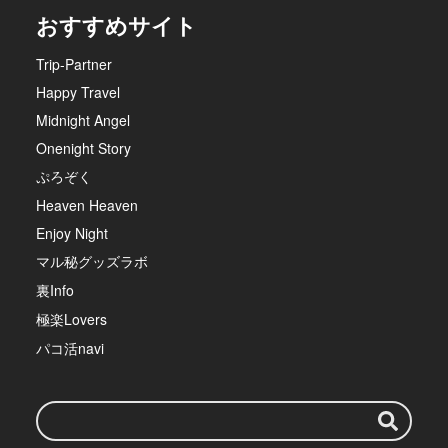
おすすめサイト
Trip-Partner
Happy Travel
Midnight Angel
Onenight Story
ぷろぞく
Heaven Heaven
Enjoy Night
マル秘グッズラボ
裏Info
極楽Lovers
パコ活navi
検
索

TO-DO ITEM: Every line of the data should be transcribed exactly. Omit the images.

RESPONSE:
おすすめサイト
Trip-Partner
Happy Travel
Midnight Angel
Onenight Story
ぷろぞく
Heaven Heaven
Enjoy Night
マル秘グッズラボ
裏Info
極楽Lovers
パコ活navi
検
索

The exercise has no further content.